We compared weed in Colorado and Washington to hanging out in Amsterdam and just learned about like casual drug culture. He said he was on a bachelor party in Amsterdam where they were biking thru the city. They got to a place, one went in to order and the others stayed outside locking up their bikes. 

They forgot whether they were coming or going. They stood next to the bikes with locks in hand for an hour. Their buddy drank all 4 pints and then came outside and said “what the fuck, you guys?”

(Aside) You know how they say “mate” in Australia? Or “chap” in England? For us, it's buddy. I was visiting a buddy. My buddy this. My buddy that. It never occurred to me that it's so cultural. Perspective snuck up on me last night. 

Anyway, I told him the story of me getting unbelievably stoned and going to a CU-CSU game at Mile High Stadium and being afraid of falling on the field. Trading war stories for the extremely privileged. 

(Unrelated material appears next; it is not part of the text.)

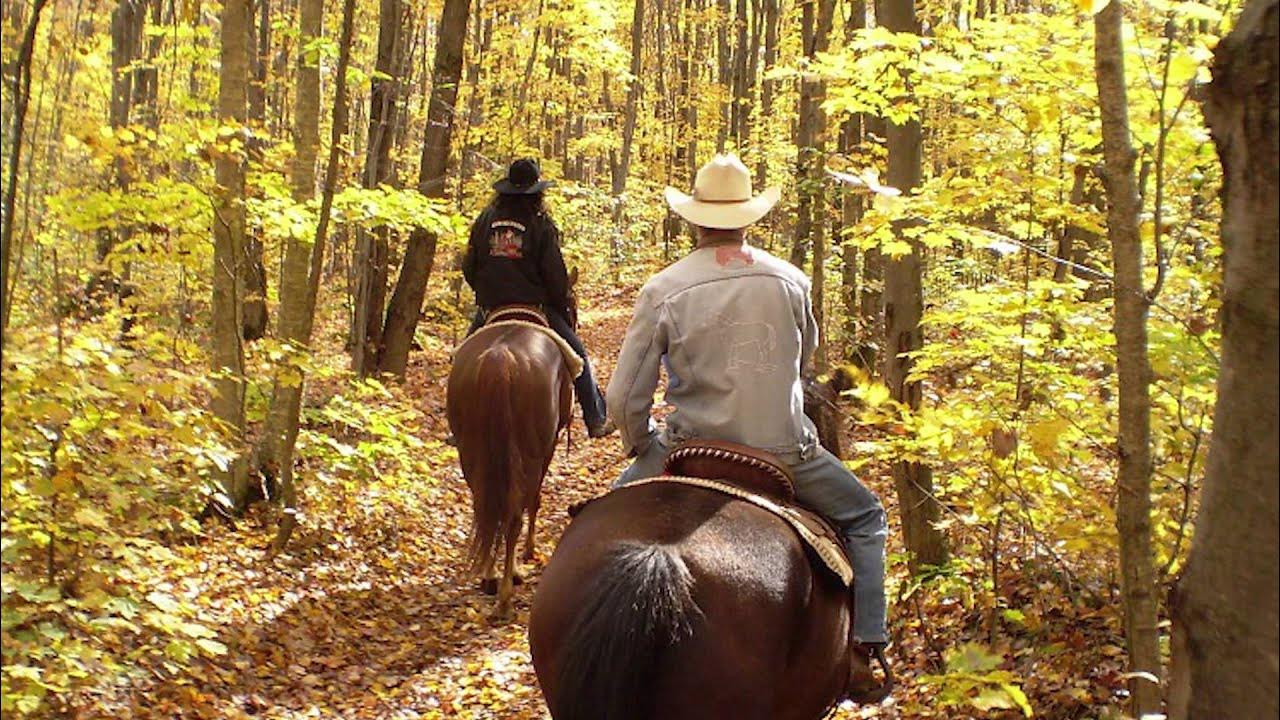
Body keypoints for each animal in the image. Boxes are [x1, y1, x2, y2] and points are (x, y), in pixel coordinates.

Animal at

I met this dude Jason who was from SF by way of Athens, GA. He is a musician. His bands are called Marathon States and Hard Girls. The past year or so I've gotten so much more info music than I ever was. I've started going to shows and listening to stuff that I've never heard of. Like I used to just listen to a lot of Drake. 

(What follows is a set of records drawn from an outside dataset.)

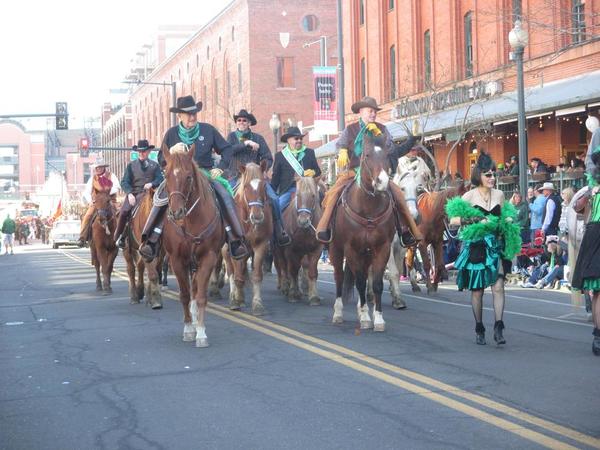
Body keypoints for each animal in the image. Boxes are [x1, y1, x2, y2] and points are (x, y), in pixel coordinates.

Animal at [161, 143, 224, 348]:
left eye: (188, 176)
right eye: (165, 175)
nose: (176, 212)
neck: (191, 221)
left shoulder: (208, 257)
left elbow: (201, 296)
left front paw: (201, 332)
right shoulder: (176, 260)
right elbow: (184, 295)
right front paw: (188, 329)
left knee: (196, 289)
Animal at [224, 161, 274, 312]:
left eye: (264, 185)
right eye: (246, 186)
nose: (257, 216)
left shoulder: (260, 245)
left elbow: (256, 275)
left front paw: (257, 303)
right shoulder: (235, 246)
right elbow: (237, 275)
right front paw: (236, 300)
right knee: (231, 270)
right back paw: (233, 295)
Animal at [274, 176, 324, 306]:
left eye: (313, 195)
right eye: (298, 195)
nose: (303, 221)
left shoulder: (316, 250)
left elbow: (312, 271)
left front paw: (314, 296)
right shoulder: (291, 250)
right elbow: (293, 271)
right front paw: (293, 294)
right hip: (279, 250)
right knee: (283, 267)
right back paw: (286, 288)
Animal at [330, 134, 396, 330]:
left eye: (387, 154)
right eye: (367, 155)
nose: (382, 181)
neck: (368, 210)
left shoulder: (382, 248)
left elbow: (377, 284)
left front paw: (378, 318)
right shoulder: (350, 249)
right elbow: (359, 282)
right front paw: (366, 318)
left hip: (366, 254)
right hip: (335, 250)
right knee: (339, 277)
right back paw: (338, 313)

Anyway, I love music people. They're so goddamn nice and chill and welcoming and unpretentious. They're like the opposite of country club people. 

Jason is the nicest dude I've maybe ever met in my life. First gen American with Vietnamese parents. He went there with his family on a trip and hated it. 

He's friends with the Menzingers and was like baffled that I know who they are. He asked if I think they've gotten too commercial and I was like “bro, I really only discovered them like 6 months ago.” Hahahahahaha. 

Anyway. 

We all drank and bullshit. Drank and bullshit. Smoke cigs. Drank and bullshit. Etc. Etc. 

Time was bending its pace. Speeding up and getting slower all at once. My memory of last night feels like it's both 2 weeks and 25 minutes at the same time. I had my most unique social experience of my life last night. 

I think I'm going to be way more confident in myself, the man™, because of it. I beat myself up over a lot of things and I think I have weird social interactions and I generally don't think I'm the best version of myself. But now, going forward, I don't know if I care about that kind of perfection as much. 

I love how present I am when I'm here. I'm consumed with what is in front of my eyes. I'm not worried about career, money, love life, death, my existence. I'm just here in a vacuum. It is like taking a sauna for your brain. Clearing out the pores of my life. 

Like I think I will be more comfortable with the bad, with like rejection, with failure, because whatever it is, it's like “I've partied with really interesting people in Tokyo by myself, and they LIKED me.” Like, who cares if someone in Minnesota doesn't. The world is big. The further I go, the bigger it feels.